Sie sah mich ungläubig an, aber ich konnte mir keine Gedanken darüber machen, was sie dachte, denn ich hatte andere Probleme. Da waren neunhundert Gramm Yogurt in meinem Vierhundertfünfzig-Gramm-Becher. Ich brauchte eine Strategie.

Ich konnte die nördliche Hemisphäre des Yogurts bis zum Rand essen und dann die südliche Hälfte wegwerfen. Aber das kam mir traurig vor. Wer wollte schon mittendrin aufhören? Es wäre viel angenehmer, die obere Hälfte zu köpfen und dann den Rest des Bechers zu genießen. Aber wo sollte ich sie loswerden? Ich konnte die anstößige Menge nicht einfach vor ihren Augen wegwerfen. Ich würde nach draußen gehen müssen, um den Yogurt zu verarzten.

Am Bordsteinrand fand ich einen Mülleimer und stand vor dem nächsten Problem: Er hatte kein Loch. Er war eines dieser architektonischen Sanitär-Meisterwerke Kaliforniens mit einem mickrigen Schlitz. Ich hatte keine Möglichkeit, den Überschuss auf einmal wegzukippen. Ich konnte nach und nach kleine Portionen wegschaufeln, aber dann brauchte ich etwas, worauf ich den Löffel abklopfen und die Yogurtblobs in den Schlitz rutschen lassen konnte. Ich würde bestimmt nicht den Eimer mit dem Löffel berühren.

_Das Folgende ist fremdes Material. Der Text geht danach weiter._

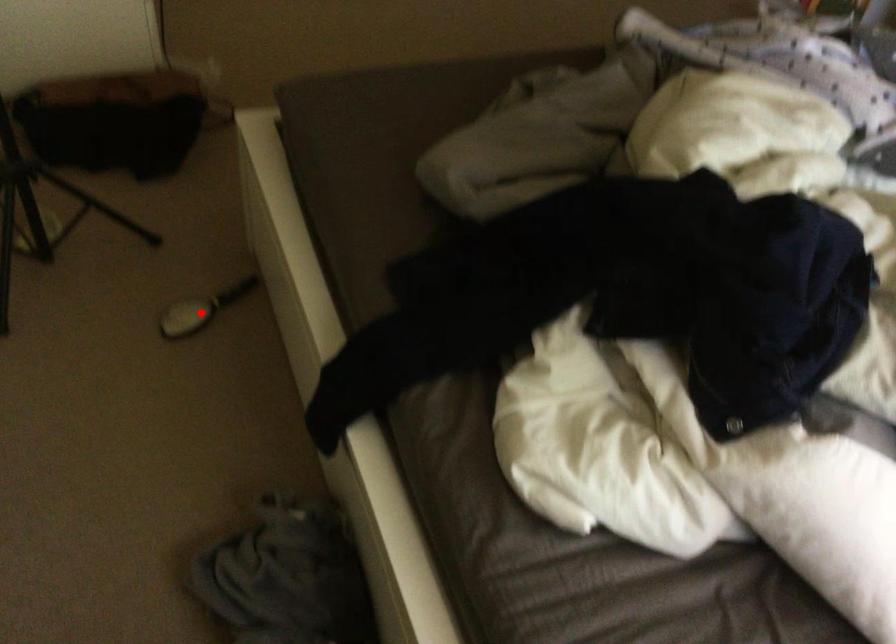
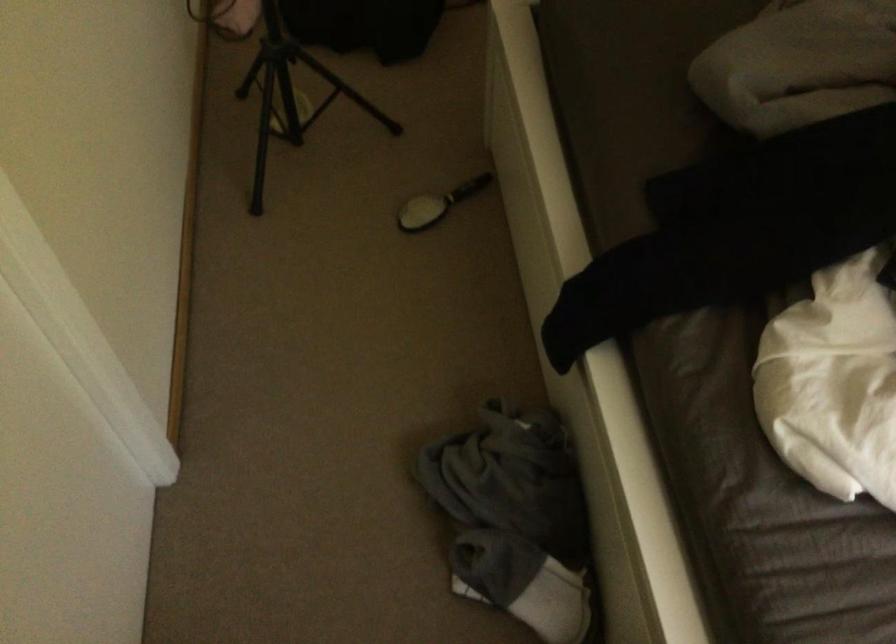
Find the pixel in the second image that matches the highlighted location in the first image.

(437, 204)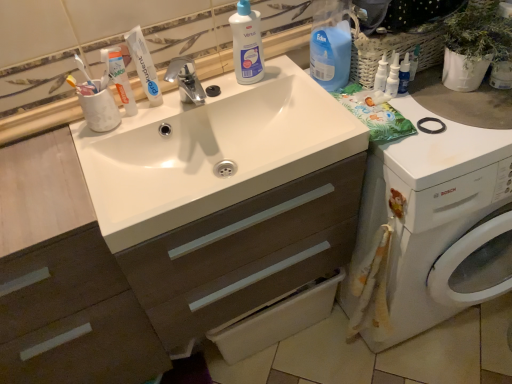
You are a GUI agent. You are given a task and a screenshot of the screen. Output one action in this format:
    pyautogui.click(x=<x>, y=<y>)
    Task: Click on the vacant region above white glossy sink at center (from a real-world perspective)
    This screenshot has width=512, height=384.
    Given the screenshot: What is the action you would take?
    pyautogui.click(x=98, y=164)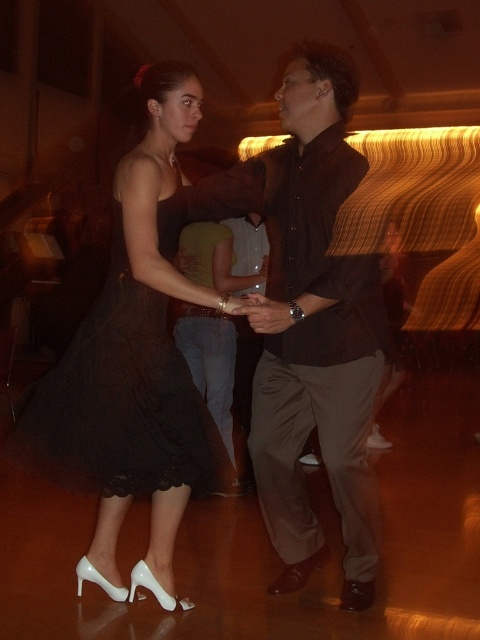
Looking at this image, you are a photographer at the event and want to capture a closeup of the black lace dress at center and the brown matte shirt at center. Which one will appear larger in the photo?

The black lace dress at center will appear larger in the photo because it is closer to the viewer than the brown matte shirt at center.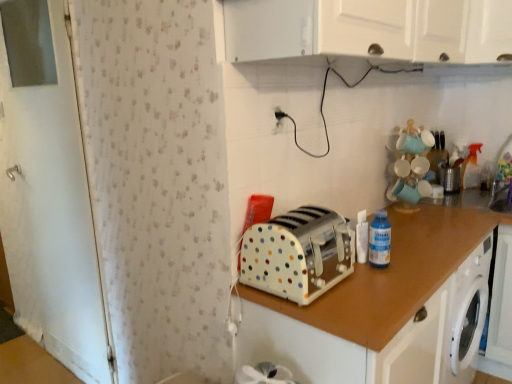
Question: From a real-world perspective, is white plastic electric outlet at upper center under white polka dot toaster at center, which is the second cabinetry from top to bottom?

Choices:
 (A) yes
 (B) no

Answer: (B)

Question: Is white polka dot toaster at center, which appears as the first cabinetry when ordered from the bottom, completely or partially inside white plastic electric outlet at upper center?

Choices:
 (A) yes
 (B) no

Answer: (B)

Question: Is white plastic electric outlet at upper center positioned far away from white polka dot toaster at center, which appears as the first cabinetry when ordered from the bottom?

Choices:
 (A) no
 (B) yes

Answer: (A)

Question: Is white plastic electric outlet at upper center further to camera compared to white polka dot toaster at center, which is the second cabinetry from top to bottom?

Choices:
 (A) yes
 (B) no

Answer: (A)

Question: Considering the relative sizes of white plastic electric outlet at upper center and white polka dot toaster at center, which is the second cabinetry from top to bottom, in the image provided, is white plastic electric outlet at upper center smaller than white polka dot toaster at center, which is the second cabinetry from top to bottom,?

Choices:
 (A) no
 (B) yes

Answer: (B)

Question: Could you tell me if white plastic electric outlet at upper center is turned towards white polka dot toaster at center, which appears as the first cabinetry when ordered from the bottom?

Choices:
 (A) no
 (B) yes

Answer: (A)

Question: From a real-world perspective, is white polka dot plastic toaster at center on top of white polka dot toaster at center, which is the second cabinetry from top to bottom?

Choices:
 (A) no
 (B) yes

Answer: (B)

Question: Can you confirm if white polka dot plastic toaster at center is shorter than white polka dot toaster at center, which appears as the first cabinetry when ordered from the bottom?

Choices:
 (A) yes
 (B) no

Answer: (A)

Question: Is white polka dot plastic toaster at center positioned beyond the bounds of white polka dot toaster at center, which is the second cabinetry from top to bottom?

Choices:
 (A) yes
 (B) no

Answer: (A)

Question: Does white polka dot plastic toaster at center appear on the left side of white polka dot toaster at center, which appears as the first cabinetry when ordered from the bottom?

Choices:
 (A) yes
 (B) no

Answer: (A)

Question: From the image's perspective, is white polka dot plastic toaster at center under white polka dot toaster at center, which is the second cabinetry from top to bottom?

Choices:
 (A) yes
 (B) no

Answer: (B)

Question: Can you confirm if white polka dot plastic toaster at center is wider than white polka dot toaster at center, which is the second cabinetry from top to bottom?

Choices:
 (A) no
 (B) yes

Answer: (A)

Question: Is metallic silver toaster at upper right taller than white plastic electric outlet at upper center?

Choices:
 (A) yes
 (B) no

Answer: (A)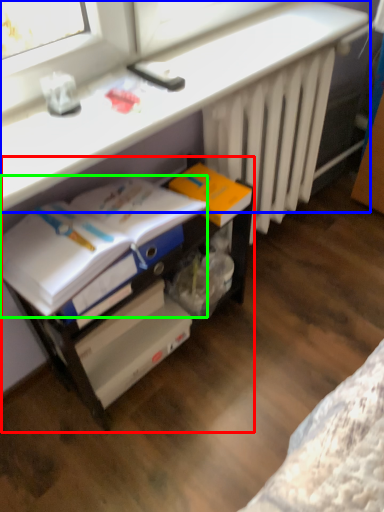
Question: Which object is the farthest from file cabinet (highlighted by a red box)? Choose among these: computer (highlighted by a blue box) or magazine (highlighted by a green box).

Choices:
 (A) computer
 (B) magazine

Answer: (A)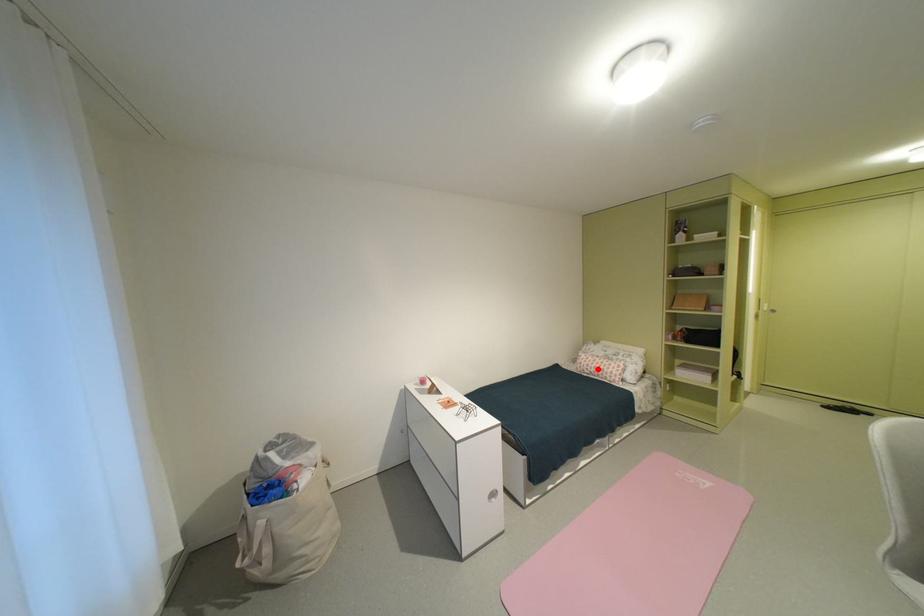
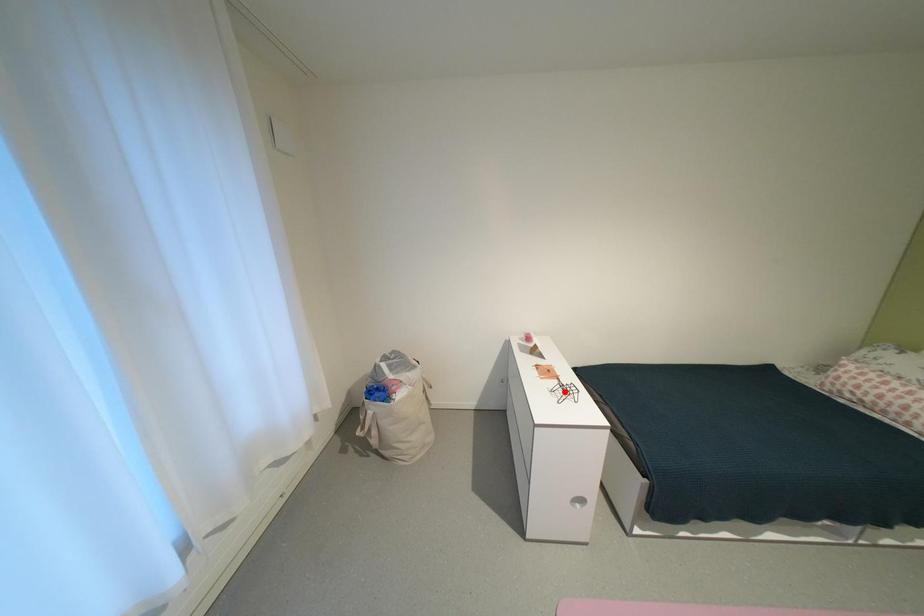
I am providing you with two images of the same scene from different viewpoints. A red point is marked on the first image and another point is marked on the second image. Is the marked point in image1 the same physical position as the marked point in image2?

No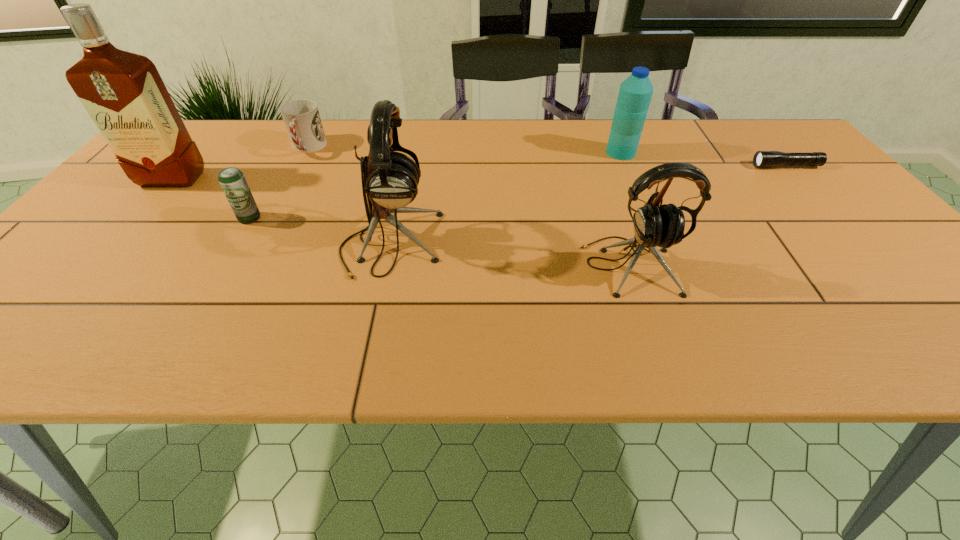
Please point a spot on the right to add another earphone. Please provide its 2D coordinates. Your answer should be formatted as a tuple, i.e. [(x, y)], where the tuple contains the x and y coordinates of a point satisfying the conditions above.

[(894, 290)]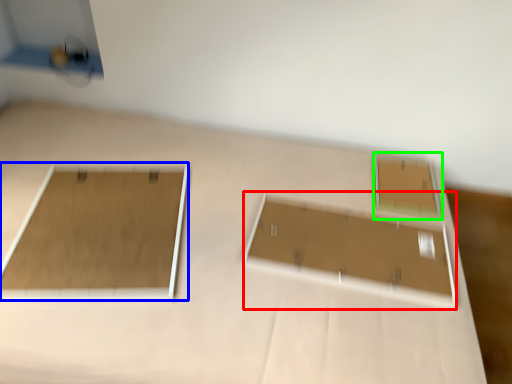
Question: Considering the real-world distances, which object is closest to rectangle (highlighted by a red box)? rectangle (highlighted by a blue box) or rectangle (highlighted by a green box).

Choices:
 (A) rectangle
 (B) rectangle

Answer: (B)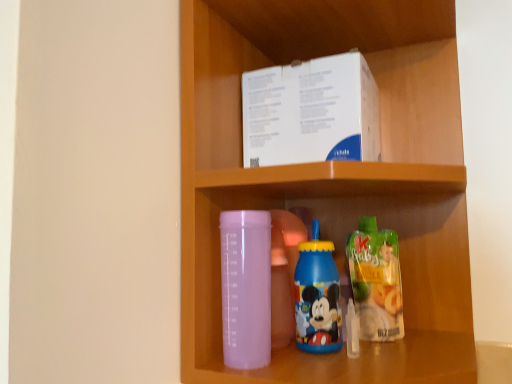
Question: Considering the positions of translucent plastic juice at lower right, which is the 1th bottle in right-to-left order, and matte plastic bottle at lower center in the image, is translucent plastic juice at lower right, which is the 1th bottle in right-to-left order, taller or shorter than matte plastic bottle at lower center?

Choices:
 (A) tall
 (B) short

Answer: (B)

Question: Relative to matte plastic bottle at lower center, is translucent plastic juice at lower right, which is the 1th bottle in right-to-left order, in front or behind?

Choices:
 (A) behind
 (B) front

Answer: (A)

Question: Which is nearer to the matte plastic bottle at lower center?

Choices:
 (A) transparent plastic bottle at center, the third bottle positioned from the right
 (B) translucent plastic juice at lower right, which is the 1th bottle in right-to-left order
 (C) blue plastic bottle at center, the 2th bottle in the left-to-right sequence
 (D) white paperboard box at upper center

Answer: (D)

Question: Based on their relative distances, which object is nearer to the white paperboard box at upper center?

Choices:
 (A) translucent plastic juice at lower right, placed as the third bottle when sorted from left to right
 (B) transparent plastic bottle at center, the first bottle positioned from the left
 (C) blue plastic bottle at center, which is counted as the 2th bottle, starting from the right
 (D) matte plastic bottle at lower center

Answer: (D)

Also schaufelte ich einen kleinen Löffel Yogurt aus dem Becher. Dann klopfte ich den Löffel genau über dem Schlitz gegen mein Handy. Diese Klopfbewegung produzierte genug Reibung, um den Yogurt zu lösen. Ich schaufelte noch einmal. Und klopfte. Schaufelte. Klopfte. Ich war so auf meine Arbeit konzentriert, dass ich nicht sah, dass NPR-Andrew direkt an mir vorbeiging.

»Hi, Rachel«, sagte er.

Ich blickte mitten im Klopfen auf. Er trug In-Ears und eine Sonnenbrille. Und ein Grinsen auf seinem winzigen Gesicht. Er ging weiter.

Also hatte der kleine Scheißer den Vorgang mit angesehen. Ich fühlte mich beschmutzt, blamiert. Ich betete, dass er nicht begriff, was er gesehen hatte. Zumindest wusste er aber, dass es etwas Freakiges war.

Tja, mein Yogurt war bereit. Jetzt konnte ich in Ruhe und Selbsthass essen. Ich stand in der Sonne, leckte zuerst die geschmolzenen Stellen ab, dann ging ich zum rituellen Löffeln und Durch-die-Zähne-Ziehen über. Kaffee mit Cheesecake war eine gute Kombi. Geradezu göttlich.